The first New York-inspired pictures were a series suggested by some fascinated/repulsed visits to Forty-Second Street peep-shows. When Jacklin moved his painting operations to New York he took with him a couple of unfinished canvases, to work on while getting acclimatised, but found that was quite impossible, as they seemed to belong to a different world. Instead, he took to painting what he saw around him, in his usual fashion of making a lot of sketches and studies from life, then elaborating the finished pictures at leisure in his studio. It was no doubt partly by chance that his studio happened to be right above the meat packers towards the westward end of Fourteenth Street. But the bizarre images there on offer at once seized his imagination, and led to a series, some from high above, some from close in, of men and carcasses -- and sometimes, hardly less bizzare, the packers eating and drinking in the local cafe.
These first images have the sharp excitement one often encounters when an artist suddenly finds himself reacting to an unfamiliar environment: he somehow re-invests it with a sense of wonder which locals have lost from long habitude. The same implies equally to the later groups of New York paintings. There are several extraordinary pictures based on a march along Sixth Avenue glimpsed from the window of Jacklin's first New York apartment: the small, ant-like figures bombarded by
sunlight, making their way, as it appears by a curious trick of perspective, up and over a great bulge in the earth, as though part of some contemporary equivalent to Fritz Lang's Metropolis. There are pictures of the Fourth of July celebrations in 1986, the year of the Statue of Liberty celebrations, as experienced from a balcony high above the Hudson -- again, the superficial jubilation undercut by the slightly threatening glare of the lights on a hot summer night.
And, perhaps most remarkable of all, there are the pictures inspired by Washington Square, seen in one sequence by night, and in the other wrapped in the intense shade of a summer afternoon under the trees, where the chess-players go intensely about their business, watched with no less intensity by a heterogeneous group of onlookers.

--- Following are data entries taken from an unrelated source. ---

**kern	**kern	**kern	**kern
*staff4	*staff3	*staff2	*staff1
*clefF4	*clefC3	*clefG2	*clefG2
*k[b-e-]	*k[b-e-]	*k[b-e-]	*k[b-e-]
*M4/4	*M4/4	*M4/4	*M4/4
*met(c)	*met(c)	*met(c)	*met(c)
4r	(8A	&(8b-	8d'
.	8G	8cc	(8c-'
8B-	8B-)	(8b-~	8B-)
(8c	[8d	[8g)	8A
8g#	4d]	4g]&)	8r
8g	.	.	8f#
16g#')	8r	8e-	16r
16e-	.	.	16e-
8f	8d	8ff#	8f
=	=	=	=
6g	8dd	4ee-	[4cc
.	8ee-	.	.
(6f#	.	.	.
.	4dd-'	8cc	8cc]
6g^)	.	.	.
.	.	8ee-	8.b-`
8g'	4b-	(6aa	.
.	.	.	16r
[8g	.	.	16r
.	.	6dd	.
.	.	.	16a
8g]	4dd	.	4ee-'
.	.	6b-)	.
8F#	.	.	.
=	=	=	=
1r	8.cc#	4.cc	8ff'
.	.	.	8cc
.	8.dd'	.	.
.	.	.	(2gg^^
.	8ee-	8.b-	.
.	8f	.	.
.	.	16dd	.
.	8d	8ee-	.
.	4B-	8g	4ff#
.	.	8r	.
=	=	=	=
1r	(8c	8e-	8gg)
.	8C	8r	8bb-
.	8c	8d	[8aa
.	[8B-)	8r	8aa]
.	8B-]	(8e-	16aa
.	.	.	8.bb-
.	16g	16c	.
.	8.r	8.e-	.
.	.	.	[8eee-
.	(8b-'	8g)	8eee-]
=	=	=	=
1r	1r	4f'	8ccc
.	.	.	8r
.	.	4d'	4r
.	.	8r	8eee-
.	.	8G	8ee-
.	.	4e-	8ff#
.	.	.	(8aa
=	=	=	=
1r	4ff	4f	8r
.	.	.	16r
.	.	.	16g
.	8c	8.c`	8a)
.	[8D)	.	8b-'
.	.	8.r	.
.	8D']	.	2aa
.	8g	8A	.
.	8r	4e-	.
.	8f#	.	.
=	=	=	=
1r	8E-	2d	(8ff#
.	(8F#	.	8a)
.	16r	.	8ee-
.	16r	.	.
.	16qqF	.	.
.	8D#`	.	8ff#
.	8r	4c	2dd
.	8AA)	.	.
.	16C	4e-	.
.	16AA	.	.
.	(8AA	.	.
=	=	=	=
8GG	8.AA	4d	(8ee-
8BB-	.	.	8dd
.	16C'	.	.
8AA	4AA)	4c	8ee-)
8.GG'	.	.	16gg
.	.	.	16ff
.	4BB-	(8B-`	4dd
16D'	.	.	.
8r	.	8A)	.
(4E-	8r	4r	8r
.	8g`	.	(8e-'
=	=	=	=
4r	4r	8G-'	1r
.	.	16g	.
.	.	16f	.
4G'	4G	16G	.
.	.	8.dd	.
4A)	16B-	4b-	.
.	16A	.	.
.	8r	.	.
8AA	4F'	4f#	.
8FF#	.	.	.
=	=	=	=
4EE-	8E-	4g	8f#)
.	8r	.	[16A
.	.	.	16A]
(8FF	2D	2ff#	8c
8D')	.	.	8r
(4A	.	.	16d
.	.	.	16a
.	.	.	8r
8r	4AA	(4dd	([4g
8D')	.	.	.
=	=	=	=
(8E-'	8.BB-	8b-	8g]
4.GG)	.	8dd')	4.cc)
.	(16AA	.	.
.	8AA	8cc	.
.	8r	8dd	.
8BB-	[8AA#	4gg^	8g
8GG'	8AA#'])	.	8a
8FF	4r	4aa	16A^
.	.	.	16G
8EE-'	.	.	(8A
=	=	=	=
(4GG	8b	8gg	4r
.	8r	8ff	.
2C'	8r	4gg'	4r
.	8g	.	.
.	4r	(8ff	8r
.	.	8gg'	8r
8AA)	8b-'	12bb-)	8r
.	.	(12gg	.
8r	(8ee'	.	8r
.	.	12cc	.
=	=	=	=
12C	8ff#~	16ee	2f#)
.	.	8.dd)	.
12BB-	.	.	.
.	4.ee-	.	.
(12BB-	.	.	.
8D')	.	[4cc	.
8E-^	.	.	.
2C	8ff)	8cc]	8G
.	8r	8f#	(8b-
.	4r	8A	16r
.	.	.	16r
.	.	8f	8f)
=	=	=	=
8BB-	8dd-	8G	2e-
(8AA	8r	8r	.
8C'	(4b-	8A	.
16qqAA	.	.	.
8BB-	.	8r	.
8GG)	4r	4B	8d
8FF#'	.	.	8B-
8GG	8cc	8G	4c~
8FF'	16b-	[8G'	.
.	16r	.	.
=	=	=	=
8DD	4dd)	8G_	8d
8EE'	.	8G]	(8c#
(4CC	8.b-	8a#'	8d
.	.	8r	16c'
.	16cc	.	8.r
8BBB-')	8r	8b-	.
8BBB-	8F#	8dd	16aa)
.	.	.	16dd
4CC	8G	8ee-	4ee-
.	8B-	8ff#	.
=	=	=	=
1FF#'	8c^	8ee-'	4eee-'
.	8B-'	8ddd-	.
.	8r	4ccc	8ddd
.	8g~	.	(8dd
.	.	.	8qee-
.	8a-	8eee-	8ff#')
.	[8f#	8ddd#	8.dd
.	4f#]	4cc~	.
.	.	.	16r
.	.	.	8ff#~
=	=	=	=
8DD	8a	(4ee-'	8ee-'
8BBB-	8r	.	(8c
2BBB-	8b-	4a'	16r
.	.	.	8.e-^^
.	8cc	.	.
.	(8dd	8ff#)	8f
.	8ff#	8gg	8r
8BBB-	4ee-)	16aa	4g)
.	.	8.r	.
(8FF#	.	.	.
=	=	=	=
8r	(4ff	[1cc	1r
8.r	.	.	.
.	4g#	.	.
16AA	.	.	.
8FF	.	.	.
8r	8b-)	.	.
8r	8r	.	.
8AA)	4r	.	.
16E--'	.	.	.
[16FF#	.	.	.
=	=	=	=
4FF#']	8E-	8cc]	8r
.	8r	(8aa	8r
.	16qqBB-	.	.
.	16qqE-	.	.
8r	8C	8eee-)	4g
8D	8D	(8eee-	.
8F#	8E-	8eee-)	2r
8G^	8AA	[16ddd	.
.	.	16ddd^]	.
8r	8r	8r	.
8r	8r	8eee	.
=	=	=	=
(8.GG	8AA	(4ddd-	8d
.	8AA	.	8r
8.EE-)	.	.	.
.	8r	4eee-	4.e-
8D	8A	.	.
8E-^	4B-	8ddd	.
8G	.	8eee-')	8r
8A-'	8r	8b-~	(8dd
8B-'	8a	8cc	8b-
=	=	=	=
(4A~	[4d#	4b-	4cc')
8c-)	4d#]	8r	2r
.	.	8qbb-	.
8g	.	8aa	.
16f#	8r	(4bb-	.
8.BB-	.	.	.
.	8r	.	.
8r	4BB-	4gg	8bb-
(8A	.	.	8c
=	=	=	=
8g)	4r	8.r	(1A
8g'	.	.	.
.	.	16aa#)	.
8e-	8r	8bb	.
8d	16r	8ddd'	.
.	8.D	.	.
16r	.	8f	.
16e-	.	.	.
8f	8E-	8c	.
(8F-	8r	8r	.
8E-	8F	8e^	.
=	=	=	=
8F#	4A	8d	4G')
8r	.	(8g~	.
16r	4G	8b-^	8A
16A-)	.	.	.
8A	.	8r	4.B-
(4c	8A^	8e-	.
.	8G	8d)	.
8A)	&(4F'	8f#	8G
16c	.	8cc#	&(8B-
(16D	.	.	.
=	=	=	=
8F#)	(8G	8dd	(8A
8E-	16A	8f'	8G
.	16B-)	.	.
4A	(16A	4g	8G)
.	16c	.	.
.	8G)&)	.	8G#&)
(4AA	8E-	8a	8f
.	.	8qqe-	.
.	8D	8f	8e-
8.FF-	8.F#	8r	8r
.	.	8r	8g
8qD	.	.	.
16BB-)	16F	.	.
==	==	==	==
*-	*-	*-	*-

These last in particular give a clear indication of where Jacklin is coming from, or, more precisely, where he fits in. There is in the monumental immobility of these large figures, and the way they are disposed about the pictorial space, more than a hint of Seurat and La Grande Jatte. Movement in Jacklin's paintings always seems to be frozen or implicit, rather as though he sought -- like Seurat -- to capture and preserve for ever the fleeting moment in the amber of memory.

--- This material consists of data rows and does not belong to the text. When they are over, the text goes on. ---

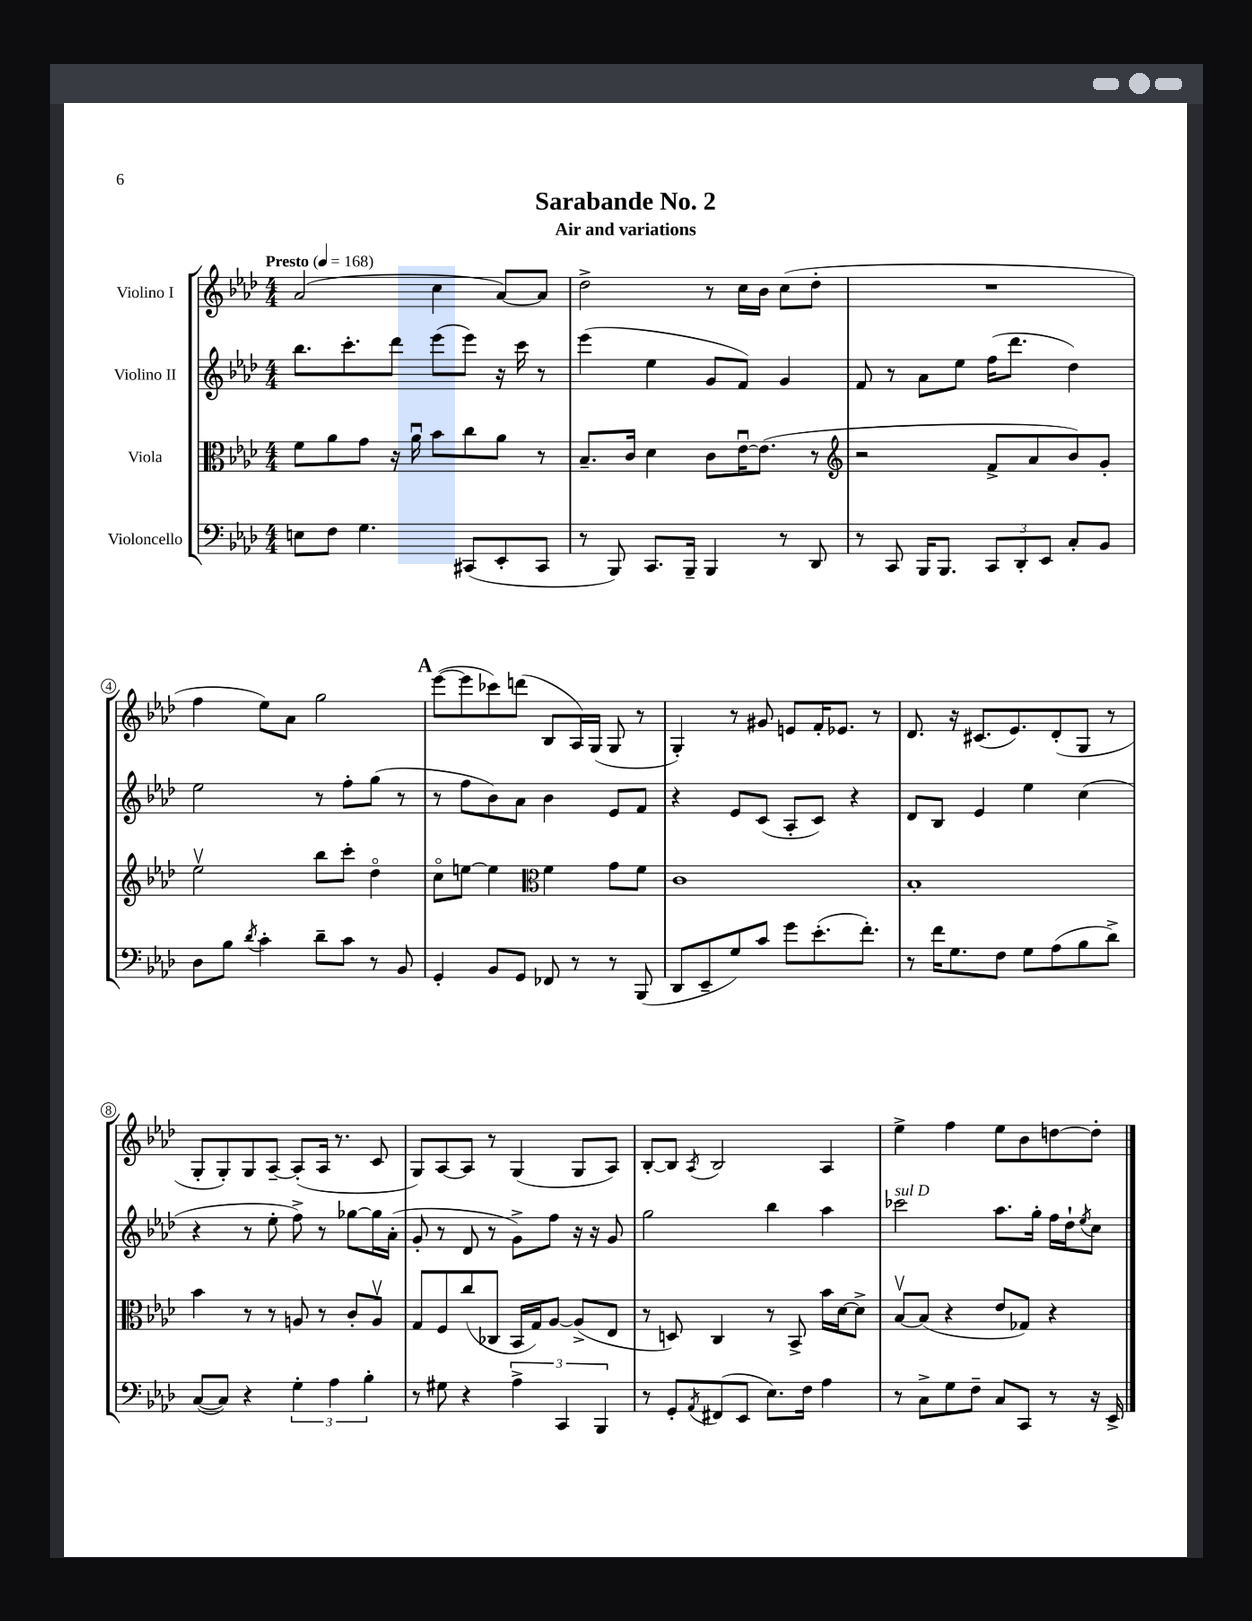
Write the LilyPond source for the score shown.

\header { title = "Sarabande No. 2" subtitle = "Air and variations" }
<<
\new StaffGroup <<
\new Staff = "s0" \with { instrumentName = "Violino I" } {
    \clef treble \key aes \major \numericTimeSignature \time 4/4 \tempo "Presto" 4 = 168
    aes'2( c''4 aes'8~) aes'8 |
    des''2-> r8 c''16 bes'16 c''8( des''8-. |
    R1 |
    f''4 ees''8) aes'8 g''2 |
    \mark \markup { \bold "A" } ees'''8~( ees'''8 ces'''8) d'''8( bes8 aes16) g16( g8 r8 |
    g4-.) r8 gis'8 e'8 f'16-. ees'8. r8 |
    des'8. r16 cis'8.( ees'8.) des'8-.( g8 r8 |
    g8-. g8-.) g8 aes8~-- aes8-.( aes16 r8. c'8 |
    g8) aes8~ aes8 r8 g4( g8 aes8) |
    bes8~-. bes8 \acciaccatura { aes8 } bes2 aes4 |
    ees''4-> f''4 ees''8 bes'8 d''8~ d''8-. \bar "|." |
}
\new Staff = "s1" \with { instrumentName = "Violino II" } {
    \clef treble \key aes \major \numericTimeSignature \time 4/4
    bes''8. c'''8.-. des'''8 ees'''8( ees'''8) r16 c'''16 r8 |
    ees'''4( ees''4 g'8 f'8) g'4 |
    f'8 r8 aes'8 ees''8 f''16( des'''8. des''4) |
    ees''2 r8 f''8-. g''8( r8 |
    \mark \markup { \bold "A" } r8 f''8 bes'8) aes'8 bes'4 ees'8 f'8 |
    r4 ees'8 c'8( aes8-. c'8) r4 |
    des'8 bes8 ees'4 ees''4 c''4( |
    r4 r8 ees''8-. f''8->) r8 ges''8~ ges''16 aes'16-.( |
    g'8-. r8 des'8 r8 g'8->) f''8 r16 r16 g'8 |
    g''2 bes''4 aes''4 |
    ces'''2^\markup { \italic "sul D" } aes''8. g''16-. f''16 des''16-! \acciaccatura { ees''8 } c''8 \bar "|." |
}
\new Staff = "s2" \with { instrumentName = "Viola" } {
    \clef alto \key aes \major \numericTimeSignature \time 4/4
    f'8 aes'8 g'8 r16 aes'16\downbow bes'8 c''8 aes'8 r8 |
    bes8.-- c'16 des'4 c'8 ees'16~\downbow ees'8.( r8 |
    \clef treble r2 f'8-> aes'8 bes'8) g'8-. |
    ees''2\upbow bes''8 c'''8-. des''4\flageolet |
    \mark \markup { \bold "A" } c''8\flageolet e''8~ e''4 \clef alto f'4 g'8 f'8 |
    c'1 |
    bes1-. |
    bes'4 r8 r8 a8 r8 c'8-. a8\upbow |
    g8 f8 c''8( ces8 bes,16 g16) aes8~ aes8->( ees8 |
    r8 d8) c4 r8 bes,8-> bes'16 des'16~ des'8-> |
    bes8~\upbow bes8( r4 ees'8 ges8) r4 \bar "|." |
}
\new Staff = "s3" \with { instrumentName = "Violoncello" } {
    \clef bass \key aes \major \numericTimeSignature \time 4/4
    e8 f8 g4. cis,8( ees,8-. cis,8 |
    r8 bes,,8) c,8. bes,,16-- bes,,4 r8 des,8 |
    r8 c,8 bes,,16 bes,,8. \tuplet 3/2 { c,8 des,8-. ees,8 } c8-. bes,8 |
    des8 bes8 \acciaccatura { des'8 } c'4-. des'8-- c'8 r8 bes,8 |
    \mark \markup { \bold "A" } g,4-. bes,8 g,8 fes,8 r8 r8 bes,,8( |
    des,8 ees,8-- g8) c'8 g'8 ees'8.-.( f'8.-.) |
    r8 f'16 g8. f8 g8 aes8( bes8 des'8->) |
    c8~( c8) r4 \tuplet 3/2 { g4-. aes4 bes4-. } |
    r8 gis8 r4 \tuplet 3/2 { aes4-> c,4 bes,,4 } |
    r8 g,8-. \acciaccatura { aes,8 } fis,8( ees,8 ees8.) f16 aes4 |
    r8 c8-> g8 f8-- c8 c,8 r8 r16 ees,16-> \bar "|." |
}
>>
>>
\layout { \context { \Score \override BarNumber.stencil = #(make-stencil-circler 0.1 0.3 ly:text-interface::print) } }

In the principal triptych of this series movement is even suggested by the duplication of some peripheral figures, as though by some sort of stop-motion photography. But that only emphasizes the drowsy stillness of the scene. In his work, at least, Jacklin has reached a position of equipoise. But it seems unlikely that he, or we, will have too much time to get used to it before his demon drives him on to some fresh and probably disturbing experience, and brings us some finely challenging, richly satisfying expression of it from this most painterly of today's painters. The art, as it always should, carries us further than we mean to go, and leaves us loving the experience, ready for more.